Humanity is an ocean…
The Boston Marathon is the world’s oldest marathon; always held on Patriots’ Day, the third Monday in April. Each year, it draws in 20,000 hungry runners and 50,000 of their closest friends and family, who crowd the sidelines and scream and cheer and hold up their signs and are almost as relentless as the runners themselves. And this year, just before 3:00 pm, it was bombed.
Close to the finish line, two bombs went off, ultimately killing three and maiming close to 200 more bystanders. Throughout the day, 5 more undetonated bombs were discovered, which consisted of pressure cookers and nails. As of right now, no suspects have been named and no one is in custody.
I could literally go on all day about how utterly sick this is. To even gather my words enough to write this was a challenge in itself because, as all other Americans are feeling at this exact moment, I am infuriated, wounded, and let down.
On the one hand, I want to shake my finger at the human race. Regardless of whether this was an outside terrorist attack by an extremist group or an attack, because that’s still what it is, by one of our own, I want to say look what you did. Look what has been created. I want them to see this as a wake-up call, for it all to mean something, for us to say, look at the violence that is impeding our world.
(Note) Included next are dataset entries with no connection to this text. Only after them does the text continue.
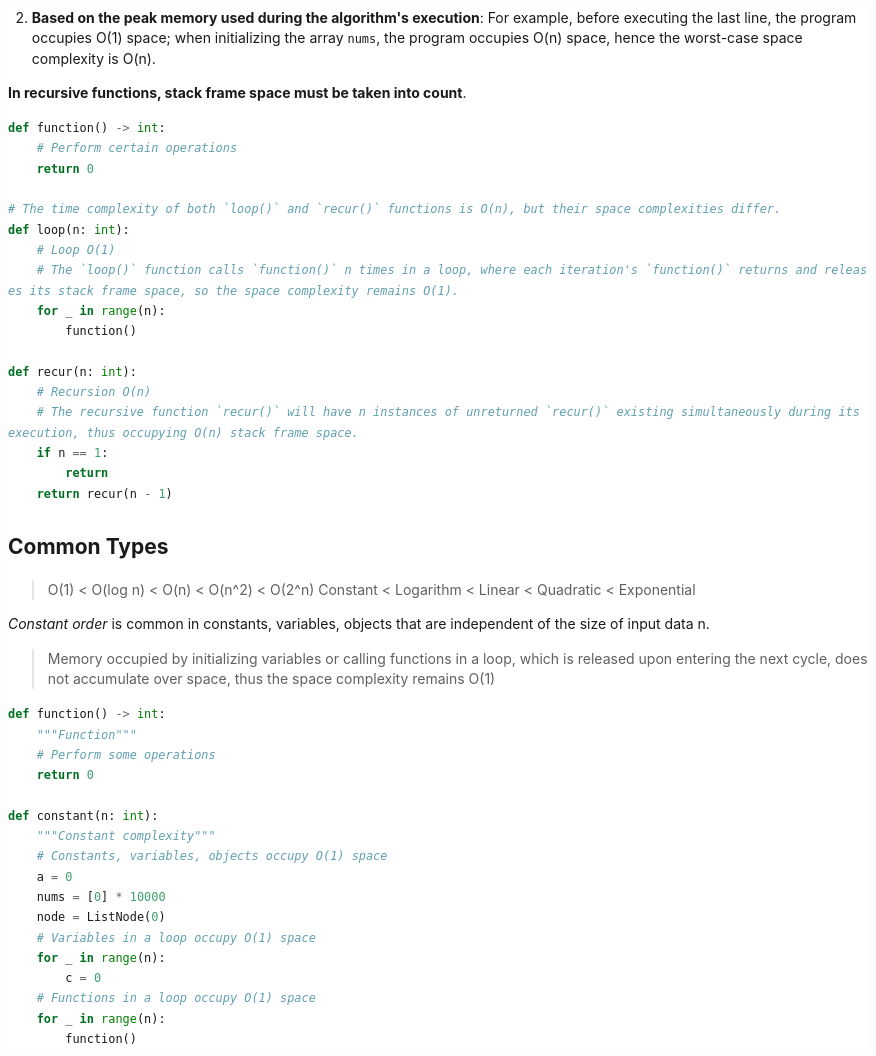 2. **Based on the peak memory used during the algorithm's execution**: For example, before executing the last line, the program occupies O(1) space; when initializing the array `nums`, the program occupies O(n) space, hence the worst-case space complexity is O(n).

**In recursive functions, stack frame space must be taken into count**.
```python
def function() -> int:
    # Perform certain operations
    return 0

# The time complexity of both `loop()` and `recur()` functions is O(n), but their space complexities differ. 
def loop(n: int):
    # Loop O(1)
	# The `loop()` function calls `function()` n times in a loop, where each iteration's `function()` returns and releases its stack frame space, so the space complexity remains O(1).
    for _ in range(n):
        function()

def recur(n: int):
    # Recursion O(n)
	# The recursive function `recur()` will have n instances of unreturned `recur()` existing simultaneously during its execution, thus occupying O(n) stack frame space.
    if n == 1:
        return
    return recur(n - 1)
```

## Common Types
> O(1) < O(log n) < O(n) < O(n^2) < O(2^n)
> Constant < Logarithm < Linear < Quadratic < Exponential

_Constant order_ is common in constants, variables, objects that are independent of the size of input data n.
> Memory occupied by initializing variables or calling functions in a loop, which is released upon entering the next cycle, does not accumulate over space, thus the space complexity remains O(1)
```python
def function() -> int:
    """Function"""
    # Perform some operations
    return 0

def constant(n: int):
    """Constant complexity"""
    # Constants, variables, objects occupy O(1) space
    a = 0
    nums = [0] * 10000
    node = ListNode(0)
    # Variables in a loop occupy O(1) space
    for _ in range(n):
        c = 0
    # Functions in a loop occupy O(1) space
    for _ in range(n):
        function()
```
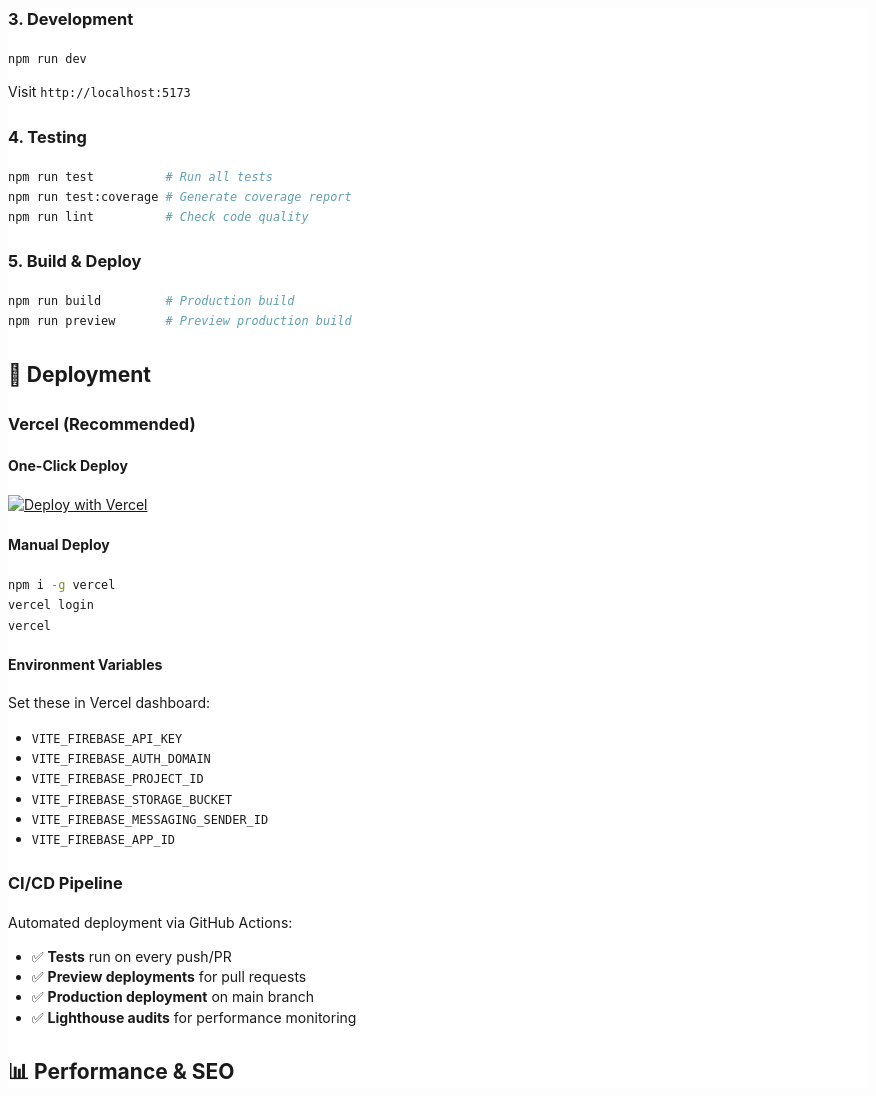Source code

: ### 3. Development
```bash
npm run dev
```
Visit `http://localhost:5173`

### 4. Testing
```bash
npm run test          # Run all tests
npm run test:coverage # Generate coverage report
npm run lint          # Check code quality
```

### 5. Build & Deploy
```bash
npm run build         # Production build
npm run preview       # Preview production build
```

## 🚀 Deployment

### **Vercel (Recommended)**

#### One-Click Deploy
[![Deploy with Vercel](https://vercel.com/button)](https://vercel.com/new/clone?repository-url=https://github.com/your-username/riftfuel)

#### Manual Deploy
```bash
npm i -g vercel
vercel login
vercel
```

#### Environment Variables
Set these in Vercel dashboard:
- `VITE_FIREBASE_API_KEY`
- `VITE_FIREBASE_AUTH_DOMAIN`
- `VITE_FIREBASE_PROJECT_ID`
- `VITE_FIREBASE_STORAGE_BUCKET`
- `VITE_FIREBASE_MESSAGING_SENDER_ID`
- `VITE_FIREBASE_APP_ID`

### **CI/CD Pipeline**
Automated deployment via GitHub Actions:
- ✅ **Tests** run on every push/PR
- ✅ **Preview deployments** for pull requests
- ✅ **Production deployment** on main branch
- ✅ **Lighthouse audits** for performance monitoring

## 📊 Performance & SEO
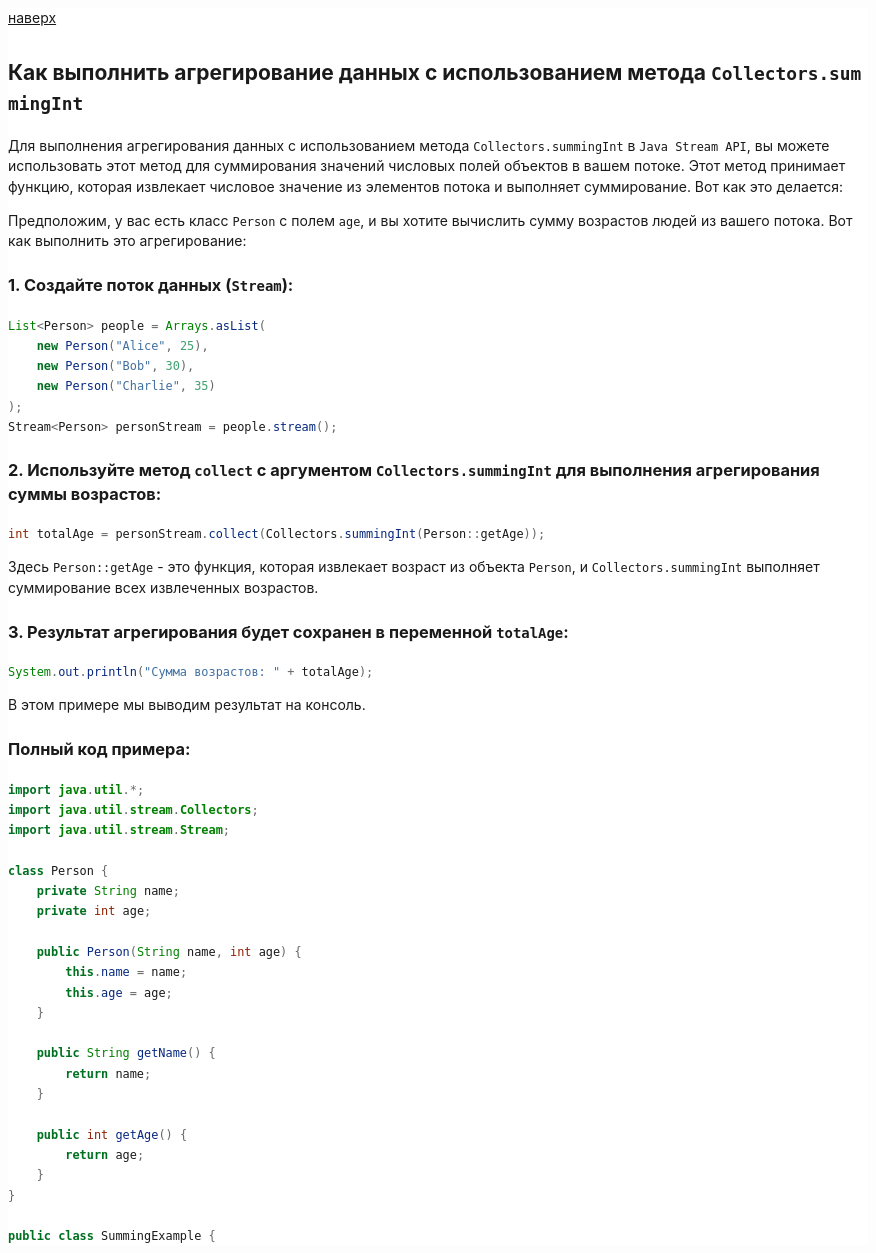 [наверх](#java-stream-api)

## Как выполнить агрегирование данных с использованием метода `Collectors.summingInt`

Для выполнения агрегирования данных с использованием метода `Collectors.summingInt` в `Java Stream API`, вы можете использовать этот метод для суммирования значений числовых полей объектов в вашем потоке. Этот метод принимает функцию, которая извлекает числовое значение из элементов потока и выполняет суммирование. Вот как это делается:

Предположим, у вас есть класс `Person` с полем `age`, и вы хотите вычислить сумму возрастов людей из вашего потока. Вот как выполнить это агрегирование:

### 1. Создайте поток данных (`Stream`):

```java
List<Person> people = Arrays.asList(
    new Person("Alice", 25),
    new Person("Bob", 30),
    new Person("Charlie", 35)
);
Stream<Person> personStream = people.stream();
```
### 2. Используйте метод `collect` с аргументом `Collectors.summingInt` для выполнения агрегирования суммы возрастов:

```java
int totalAge = personStream.collect(Collectors.summingInt(Person::getAge));
```
Здесь `Person::getAge` - это функция, которая извлекает возраст из объекта `Person`, и `Collectors.summingInt` выполняет суммирование всех извлеченных возрастов.

### 3. Результат агрегирования будет сохранен в переменной `totalAge`:

```java
System.out.println("Сумма возрастов: " + totalAge);
```
В этом примере мы выводим результат на консоль.

### Полный код примера:

```java
import java.util.*;
import java.util.stream.Collectors;
import java.util.stream.Stream;

class Person {
    private String name;
    private int age;

    public Person(String name, int age) {
        this.name = name;
        this.age = age;
    }

    public String getName() {
        return name;
    }

    public int getAge() {
        return age;
    }
}

public class SummingExample {
```
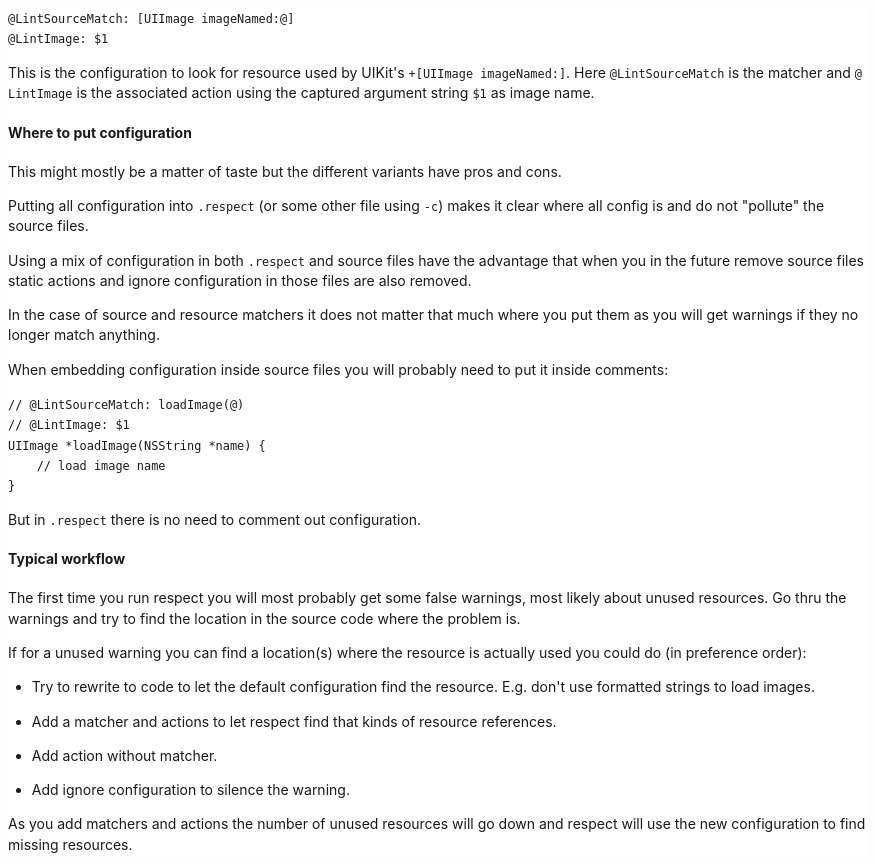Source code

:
 ```
@LintSourceMatch: [UIImage imageNamed:@]
@LintImage: $1
```

This is the configuration to look for resource used by UIKit's
`+[UIImage imageNamed:]`. Here `@LintSourceMatch` is the matcher and
`@LintImage` is the associated action using the captured argument
string `$1` as image name.

#### Where to put configuration

This might mostly be a matter of taste but the different variants have
pros and cons.

Putting all configuration into `.respect` (or some other file using `-c`)
makes it clear where all config is and do not "pollute" the source files.

Using a mix of configuration in both `.respect` and source files have
the advantage that when you in the future remove source files static
actions and ignore configuration in those files are also removed.

In the case of source and resource matchers it does not matter that much
where you put them as you will get warnings if they no longer match anything.

When embedding configuration inside source files you will probably need
to put it inside comments:

```
// @LintSourceMatch: loadImage(@)
// @LintImage: $1
UIImage *loadImage(NSString *name) {
    // load image name
}
```

But in `.respect` there is no need to comment out configuration.

#### Typical workflow

The first time you run respect you will most probably get some false
warnings, most likely about unused resources. Go thru the warnings and
try to find the location in the source code where the problem is.

If for a unused warning you can find a location(s) where the resource
is actually used you could do (in preference order):

* Try to rewrite to code to let the default configuration find the
resource. E.g. don't use formatted strings to load images.

* Add a matcher and actions to let respect find that kinds of
resource references.

* Add action without matcher.

* Add ignore configuration to silence the warning.

As you add matchers and actions the number of unused resources will go
down and respect will use the new configuration to find missing resources.
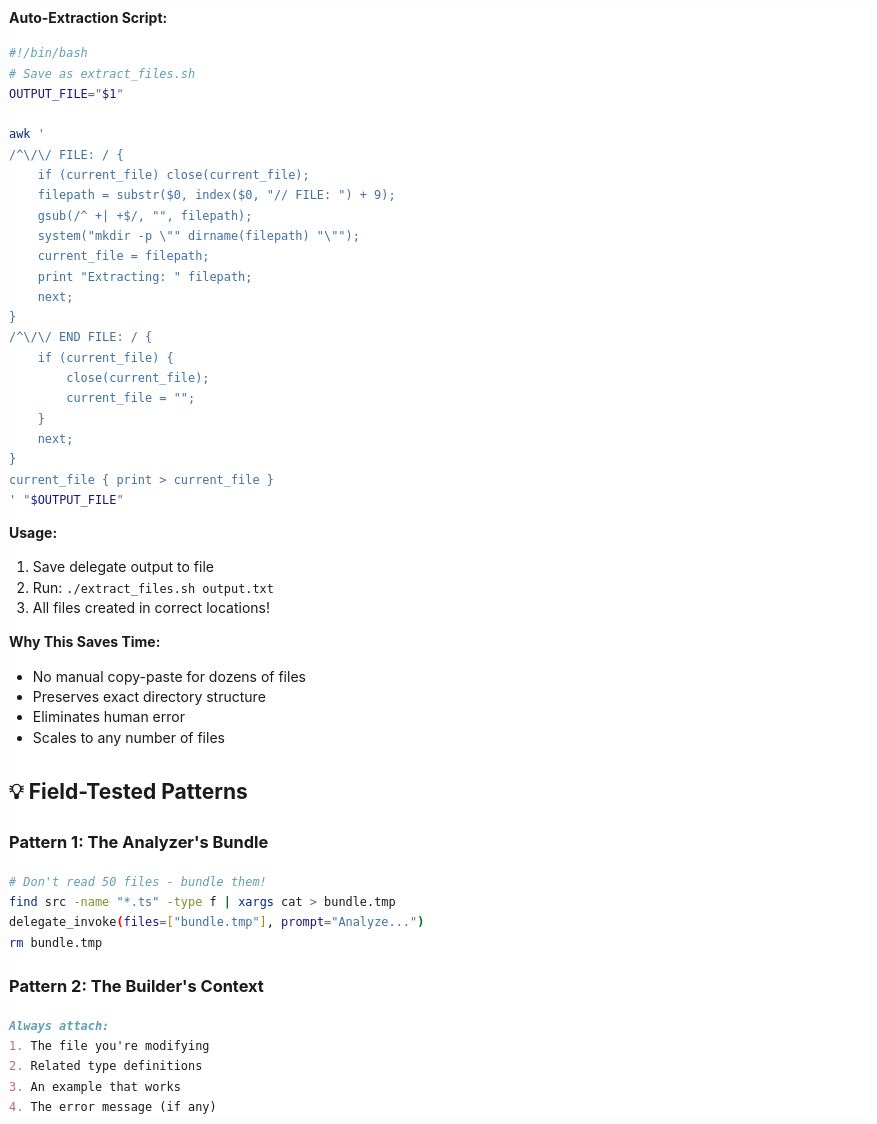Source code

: **Auto-Extraction Script:**
```bash
#!/bin/bash
# Save as extract_files.sh
OUTPUT_FILE="$1"

awk '
/^\/\/ FILE: / {
    if (current_file) close(current_file);
    filepath = substr($0, index($0, "// FILE: ") + 9);
    gsub(/^ +| +$/, "", filepath);
    system("mkdir -p \"" dirname(filepath) "\"");
    current_file = filepath;
    print "Extracting: " filepath;
    next;
}
/^\/\/ END FILE: / { 
    if (current_file) {
        close(current_file);
        current_file = "";
    }
    next;
}
current_file { print > current_file }
' "$OUTPUT_FILE"
```

**Usage:**
1. Save delegate output to file
2. Run: `./extract_files.sh output.txt`
3. All files created in correct locations!

**Why This Saves Time:**
- No manual copy-paste for dozens of files
- Preserves exact directory structure
- Eliminates human error
- Scales to any number of files

## 💡 Field-Tested Patterns

### Pattern 1: The Analyzer's Bundle
```bash
# Don't read 50 files - bundle them!
find src -name "*.ts" -type f | xargs cat > bundle.tmp
delegate_invoke(files=["bundle.tmp"], prompt="Analyze...")
rm bundle.tmp
```

### Pattern 2: The Builder's Context
```markdown
Always attach:
1. The file you're modifying
2. Related type definitions  
3. An example that works
4. The error message (if any)
```
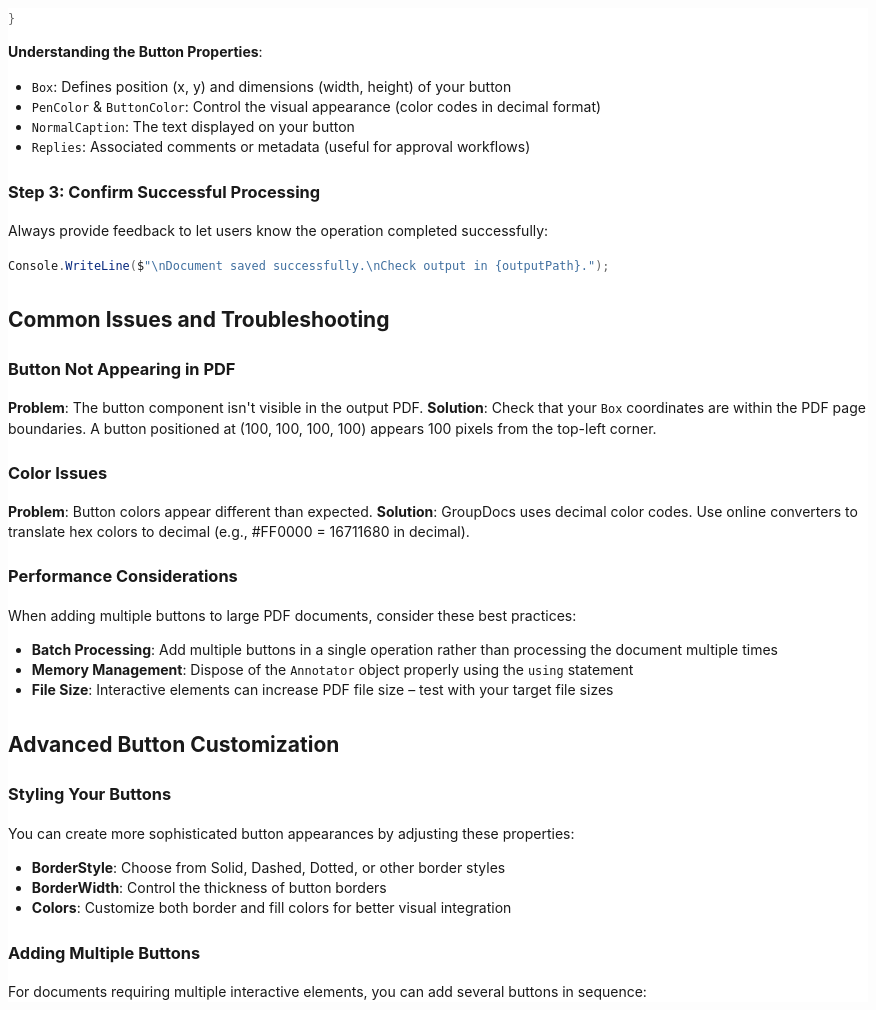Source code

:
 ```csharp
}
```

**Understanding the Button Properties**:
- `Box`: Defines position (x, y) and dimensions (width, height) of your button
- `PenColor` & `ButtonColor`: Control the visual appearance (color codes in decimal format)
- `NormalCaption`: The text displayed on your button
- `Replies`: Associated comments or metadata (useful for approval workflows)

### Step 3: Confirm Successful Processing

Always provide feedback to let users know the operation completed successfully:

```csharp
Console.WriteLine($"\nDocument saved successfully.\nCheck output in {outputPath}.");
```

## Common Issues and Troubleshooting

### Button Not Appearing in PDF

**Problem**: The button component isn't visible in the output PDF.
**Solution**: Check that your `Box` coordinates are within the PDF page boundaries. A button positioned at (100, 100, 100, 100) appears 100 pixels from the top-left corner.

### Color Issues

**Problem**: Button colors appear different than expected.
**Solution**: GroupDocs uses decimal color codes. Use online converters to translate hex colors to decimal (e.g., #FF0000 = 16711680 in decimal).

### Performance Considerations

When adding multiple buttons to large PDF documents, consider these best practices:

- **Batch Processing**: Add multiple buttons in a single operation rather than processing the document multiple times
- **Memory Management**: Dispose of the `Annotator` object properly using the `using` statement
- **File Size**: Interactive elements can increase PDF file size – test with your target file sizes

## Advanced Button Customization

### Styling Your Buttons

You can create more sophisticated button appearances by adjusting these properties:

- **BorderStyle**: Choose from Solid, Dashed, Dotted, or other border styles
- **BorderWidth**: Control the thickness of button borders
- **Colors**: Customize both border and fill colors for better visual integration

### Adding Multiple Buttons

For documents requiring multiple interactive elements, you can add several buttons in sequence:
“Maybe this is what the Mayans predicted, not an asteroid or a solar flare, but the end of what we are. We no longer cherish life, or the other people, or even the earth or the animals or the resources put on it. War, genocide, abuse, senseless mass murder, animal cruelty, gluttony, greed, waste, and lust. Look around you, the end of the world is already here.”
And you know what? Maybe this is true. Maybe the extreme violence that no longer lurks in far-off battlefields, that now has infiltrated our schools, movie theaters, and sporting events, is the true mark of the end of an era; an era in which we believed we were safe when we left our homes in the morning, an era in which we, as Americans, believed we lived in a healthy, safe nation.
However, as easy as it would be to throw in the towel and say it’s all downhill from here, there is a tiny part of me that believes otherwise. I am so utterly angry at all of this and my brain is so muddled that I can barely even spot that sparkle of hope. However, it’s there. Actually, it’s right here.
Now let me make this image a little more clear– this photograph was taken after the bombing. These people, as you can see, are still running. Actually, they are marathoners– running an extra mile and a half to Mass General Hospital to give blood to the victims. These people just ran twenty six miles and their own sparkle inside is telling them, “Keep going.”
All over the place, average people with average lives and average jobs didn’t leave the scene, they went back. They ran towards the fire and the cries and the blood to save those who hadn’t been so lucky. They risked their own lives for people they would never know. This is hope. This is humanity. This is what we stand for; not the evil that floods the headlines and sometimes seems the be the only thing left.
All around us, all over the world, these good people run wild. You will never read all of their names in newspapers and they will never receive big gold medals and no one will ever pat them on the back. Some of them will save lives, while others will give a free loaf of bread or even just let someone cross the street because it’s raining out. These strange people are absolutely everywhere. And they absolutely outnumber those who live to cause pain.
“Good will always prevail over evil. Every time. Remember that.”
When awful acts of terror such as this occur, our first instinct is to say humanity is fucked. Which it very well may be. But I have a pretty good feeling that these good people, who hide on every corner, aren’t ready to throw in the towel quite yet either.
…If a few drops of the ocean are dirty, the ocean does not become dirty.